Nel 1993, in Le bugie della Scienza, lo storico della Scienza italiano Federico Di Trocchio concluse il suo capitolo su Burt citando due testi inglesi recentemente pubblicati, opera di Robert Joynson e Ronald Fletcher, entrambi intesi a rivalutare Burt screditando i suoi detrattori (soprattutto Hearnshaw), a costo di “arrampicarsi sugli specchi” (parole dell'autore).

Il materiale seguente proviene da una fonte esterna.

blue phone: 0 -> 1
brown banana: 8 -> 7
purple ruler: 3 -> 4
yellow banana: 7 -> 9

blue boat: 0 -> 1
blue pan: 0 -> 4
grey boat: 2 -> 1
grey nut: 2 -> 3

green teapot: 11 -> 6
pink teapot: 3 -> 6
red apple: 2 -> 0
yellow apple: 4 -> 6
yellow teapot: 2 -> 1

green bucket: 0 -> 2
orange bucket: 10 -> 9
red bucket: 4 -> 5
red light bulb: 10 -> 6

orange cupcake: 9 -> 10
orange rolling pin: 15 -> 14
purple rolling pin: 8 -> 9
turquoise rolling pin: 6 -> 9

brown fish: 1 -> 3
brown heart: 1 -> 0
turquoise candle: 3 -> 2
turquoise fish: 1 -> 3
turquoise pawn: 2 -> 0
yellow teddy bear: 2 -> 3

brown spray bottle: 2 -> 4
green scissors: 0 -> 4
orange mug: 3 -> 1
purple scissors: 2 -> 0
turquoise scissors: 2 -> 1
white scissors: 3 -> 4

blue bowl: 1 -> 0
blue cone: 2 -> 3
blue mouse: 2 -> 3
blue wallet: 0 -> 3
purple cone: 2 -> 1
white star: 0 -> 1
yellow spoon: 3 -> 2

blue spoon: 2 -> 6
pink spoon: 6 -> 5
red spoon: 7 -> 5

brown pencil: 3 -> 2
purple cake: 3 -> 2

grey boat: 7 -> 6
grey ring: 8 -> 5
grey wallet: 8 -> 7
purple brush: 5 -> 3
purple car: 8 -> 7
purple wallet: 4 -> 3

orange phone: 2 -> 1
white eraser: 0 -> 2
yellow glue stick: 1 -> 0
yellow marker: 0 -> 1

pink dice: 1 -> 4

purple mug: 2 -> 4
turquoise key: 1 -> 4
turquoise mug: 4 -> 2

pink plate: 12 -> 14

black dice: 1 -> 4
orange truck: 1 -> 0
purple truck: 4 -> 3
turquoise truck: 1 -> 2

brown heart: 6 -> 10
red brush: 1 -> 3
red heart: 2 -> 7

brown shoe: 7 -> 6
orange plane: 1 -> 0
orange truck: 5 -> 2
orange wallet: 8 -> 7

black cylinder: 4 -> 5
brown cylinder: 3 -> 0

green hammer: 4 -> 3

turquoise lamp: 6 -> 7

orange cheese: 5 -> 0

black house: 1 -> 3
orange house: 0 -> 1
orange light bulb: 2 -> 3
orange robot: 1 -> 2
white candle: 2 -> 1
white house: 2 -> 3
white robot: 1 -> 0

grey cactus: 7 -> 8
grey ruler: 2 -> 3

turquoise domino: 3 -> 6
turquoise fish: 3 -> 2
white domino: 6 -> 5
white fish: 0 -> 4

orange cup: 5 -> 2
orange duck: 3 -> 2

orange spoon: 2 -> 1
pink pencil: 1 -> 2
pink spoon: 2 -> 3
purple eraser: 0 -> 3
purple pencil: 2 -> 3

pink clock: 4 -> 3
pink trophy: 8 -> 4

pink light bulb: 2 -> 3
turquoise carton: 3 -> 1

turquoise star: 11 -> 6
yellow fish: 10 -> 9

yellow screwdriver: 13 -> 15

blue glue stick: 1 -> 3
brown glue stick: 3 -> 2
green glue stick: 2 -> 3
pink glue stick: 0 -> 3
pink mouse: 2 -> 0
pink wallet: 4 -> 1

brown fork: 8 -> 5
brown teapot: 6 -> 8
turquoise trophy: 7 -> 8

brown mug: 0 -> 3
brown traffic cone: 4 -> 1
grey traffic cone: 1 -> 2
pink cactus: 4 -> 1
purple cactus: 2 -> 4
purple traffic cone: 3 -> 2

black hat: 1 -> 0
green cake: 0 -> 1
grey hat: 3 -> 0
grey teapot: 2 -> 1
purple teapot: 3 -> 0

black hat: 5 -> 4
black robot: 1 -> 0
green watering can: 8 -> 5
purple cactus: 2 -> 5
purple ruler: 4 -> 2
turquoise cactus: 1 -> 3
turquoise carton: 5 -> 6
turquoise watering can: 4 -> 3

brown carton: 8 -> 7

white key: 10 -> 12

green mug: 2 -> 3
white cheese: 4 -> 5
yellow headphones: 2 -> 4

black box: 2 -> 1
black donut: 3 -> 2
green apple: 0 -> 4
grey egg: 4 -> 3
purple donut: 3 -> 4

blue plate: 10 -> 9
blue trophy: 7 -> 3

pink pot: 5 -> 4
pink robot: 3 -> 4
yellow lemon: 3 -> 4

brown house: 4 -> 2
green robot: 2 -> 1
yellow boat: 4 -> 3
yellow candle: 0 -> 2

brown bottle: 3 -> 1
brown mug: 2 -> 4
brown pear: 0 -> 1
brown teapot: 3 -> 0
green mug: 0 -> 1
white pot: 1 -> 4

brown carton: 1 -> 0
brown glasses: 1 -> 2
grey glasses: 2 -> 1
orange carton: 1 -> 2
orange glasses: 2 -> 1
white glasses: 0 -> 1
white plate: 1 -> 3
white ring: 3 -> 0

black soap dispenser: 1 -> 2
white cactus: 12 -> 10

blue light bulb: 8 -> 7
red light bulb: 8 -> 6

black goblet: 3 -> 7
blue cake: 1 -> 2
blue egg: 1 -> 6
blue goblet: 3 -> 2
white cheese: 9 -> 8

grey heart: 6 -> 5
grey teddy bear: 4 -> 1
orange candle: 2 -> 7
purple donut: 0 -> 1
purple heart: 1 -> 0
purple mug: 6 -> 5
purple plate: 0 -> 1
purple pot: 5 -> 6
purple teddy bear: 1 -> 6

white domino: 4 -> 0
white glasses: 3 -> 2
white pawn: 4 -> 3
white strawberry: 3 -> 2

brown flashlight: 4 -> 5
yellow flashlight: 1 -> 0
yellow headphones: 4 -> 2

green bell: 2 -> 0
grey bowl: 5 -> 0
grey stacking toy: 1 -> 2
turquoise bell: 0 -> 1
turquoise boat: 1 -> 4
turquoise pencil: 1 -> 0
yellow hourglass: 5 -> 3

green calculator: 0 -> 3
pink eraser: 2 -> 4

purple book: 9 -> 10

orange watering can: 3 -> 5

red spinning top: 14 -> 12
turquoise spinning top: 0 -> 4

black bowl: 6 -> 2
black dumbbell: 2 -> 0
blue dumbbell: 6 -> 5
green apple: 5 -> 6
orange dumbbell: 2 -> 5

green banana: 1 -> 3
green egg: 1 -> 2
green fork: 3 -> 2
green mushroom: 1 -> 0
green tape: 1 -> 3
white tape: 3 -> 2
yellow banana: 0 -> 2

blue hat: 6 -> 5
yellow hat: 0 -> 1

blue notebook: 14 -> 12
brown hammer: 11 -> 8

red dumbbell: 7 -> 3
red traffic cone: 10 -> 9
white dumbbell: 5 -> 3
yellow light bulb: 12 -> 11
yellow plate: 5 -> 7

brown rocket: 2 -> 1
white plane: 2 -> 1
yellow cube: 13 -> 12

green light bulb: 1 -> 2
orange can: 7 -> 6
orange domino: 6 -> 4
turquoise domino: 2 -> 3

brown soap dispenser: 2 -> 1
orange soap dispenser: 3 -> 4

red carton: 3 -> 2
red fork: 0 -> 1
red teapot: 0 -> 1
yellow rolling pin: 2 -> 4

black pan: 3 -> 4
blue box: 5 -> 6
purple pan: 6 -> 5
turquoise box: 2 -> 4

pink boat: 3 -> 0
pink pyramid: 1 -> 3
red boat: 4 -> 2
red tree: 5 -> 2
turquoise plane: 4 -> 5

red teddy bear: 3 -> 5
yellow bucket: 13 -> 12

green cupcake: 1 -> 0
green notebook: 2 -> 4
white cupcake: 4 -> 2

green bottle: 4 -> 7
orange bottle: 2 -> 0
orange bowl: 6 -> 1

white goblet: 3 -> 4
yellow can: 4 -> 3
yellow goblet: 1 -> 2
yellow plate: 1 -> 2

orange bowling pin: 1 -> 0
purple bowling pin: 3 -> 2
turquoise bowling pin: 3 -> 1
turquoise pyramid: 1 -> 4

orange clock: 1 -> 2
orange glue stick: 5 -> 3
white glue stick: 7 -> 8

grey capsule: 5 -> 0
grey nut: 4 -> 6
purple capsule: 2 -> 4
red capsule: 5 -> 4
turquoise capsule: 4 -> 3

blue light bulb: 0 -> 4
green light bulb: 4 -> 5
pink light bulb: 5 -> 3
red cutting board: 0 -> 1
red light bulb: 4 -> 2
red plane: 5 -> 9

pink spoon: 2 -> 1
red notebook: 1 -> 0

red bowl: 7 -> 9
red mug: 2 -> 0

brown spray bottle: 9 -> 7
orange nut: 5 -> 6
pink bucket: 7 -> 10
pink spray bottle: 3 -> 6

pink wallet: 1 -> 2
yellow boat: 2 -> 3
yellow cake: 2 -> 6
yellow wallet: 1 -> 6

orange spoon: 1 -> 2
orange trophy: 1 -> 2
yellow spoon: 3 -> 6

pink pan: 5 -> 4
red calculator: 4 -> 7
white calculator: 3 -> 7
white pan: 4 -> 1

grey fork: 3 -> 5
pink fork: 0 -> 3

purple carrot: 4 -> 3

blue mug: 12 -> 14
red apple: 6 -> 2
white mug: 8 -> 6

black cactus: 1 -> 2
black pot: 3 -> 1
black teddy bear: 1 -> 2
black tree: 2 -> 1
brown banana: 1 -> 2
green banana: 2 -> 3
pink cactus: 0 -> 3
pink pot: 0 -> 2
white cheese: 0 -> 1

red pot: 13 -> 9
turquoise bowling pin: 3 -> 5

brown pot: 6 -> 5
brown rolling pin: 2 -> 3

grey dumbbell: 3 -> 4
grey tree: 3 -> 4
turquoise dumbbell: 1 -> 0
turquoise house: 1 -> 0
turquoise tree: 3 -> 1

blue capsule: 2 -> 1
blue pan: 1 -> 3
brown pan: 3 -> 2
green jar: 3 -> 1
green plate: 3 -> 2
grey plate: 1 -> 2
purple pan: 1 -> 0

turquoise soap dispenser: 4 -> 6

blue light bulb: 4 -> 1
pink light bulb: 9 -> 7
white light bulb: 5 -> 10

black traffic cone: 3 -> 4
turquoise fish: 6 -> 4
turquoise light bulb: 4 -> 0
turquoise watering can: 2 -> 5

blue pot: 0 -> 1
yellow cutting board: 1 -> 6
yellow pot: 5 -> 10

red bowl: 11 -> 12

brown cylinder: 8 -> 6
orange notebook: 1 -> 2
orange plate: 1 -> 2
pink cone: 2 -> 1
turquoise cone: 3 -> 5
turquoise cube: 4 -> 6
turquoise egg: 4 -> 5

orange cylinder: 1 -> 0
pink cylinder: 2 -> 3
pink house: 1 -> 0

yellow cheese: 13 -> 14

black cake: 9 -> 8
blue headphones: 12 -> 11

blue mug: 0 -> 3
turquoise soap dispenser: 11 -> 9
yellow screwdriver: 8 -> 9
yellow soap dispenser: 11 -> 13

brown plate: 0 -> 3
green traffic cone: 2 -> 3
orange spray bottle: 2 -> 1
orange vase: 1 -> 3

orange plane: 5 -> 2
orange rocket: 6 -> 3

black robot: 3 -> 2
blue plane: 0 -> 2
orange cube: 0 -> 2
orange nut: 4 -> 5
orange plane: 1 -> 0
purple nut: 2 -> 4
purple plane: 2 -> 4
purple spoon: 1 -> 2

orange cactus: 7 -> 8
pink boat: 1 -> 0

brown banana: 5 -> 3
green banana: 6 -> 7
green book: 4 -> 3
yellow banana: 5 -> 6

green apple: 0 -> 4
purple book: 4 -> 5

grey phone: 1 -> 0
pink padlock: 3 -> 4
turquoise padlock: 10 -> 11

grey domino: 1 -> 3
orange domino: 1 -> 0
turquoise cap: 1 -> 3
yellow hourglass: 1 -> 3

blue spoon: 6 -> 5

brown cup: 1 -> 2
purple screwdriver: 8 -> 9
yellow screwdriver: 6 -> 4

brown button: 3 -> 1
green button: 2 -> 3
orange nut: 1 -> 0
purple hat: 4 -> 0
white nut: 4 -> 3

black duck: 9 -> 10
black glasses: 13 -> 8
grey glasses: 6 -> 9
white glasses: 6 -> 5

Una delle edizioni paperback di Le bugie della scienza di Di Trocchio



Oggi, chiunque si azzardasse a compiere una ricerca via web su Burt, innanzitutto scoprirebbe, sgradevolmente, che non esiste nessuna pagina italiana dedicata alla sua vicenda; poi, considerando una dietro l'altra tutte quelle in Inglese, si renderebbe conto, con ancora più sgomento, che la maggior parte di esse è redatta da gente che esalta la figura di Burt, definendolo la vittima di un complotto. Anche se, dai tempi di Joynson e Fletcher, nulla è stato aggiunto alla discussione. Tranne forse il fatto che gli accusatori di Burt non sono più attivi, non hanno lasciato eredi accademici e, in definitiva, l'idea di selezionare precocemente chi riuscirà negli studi e chi no attraverso batterie di test, sta riprendendo piede in tutto l'Occidente, seguendo la suggestione del Giappone, dove certe metodiche di valutazione sono state sempre in uso senza che nessuno si sognasse mai di contestarle.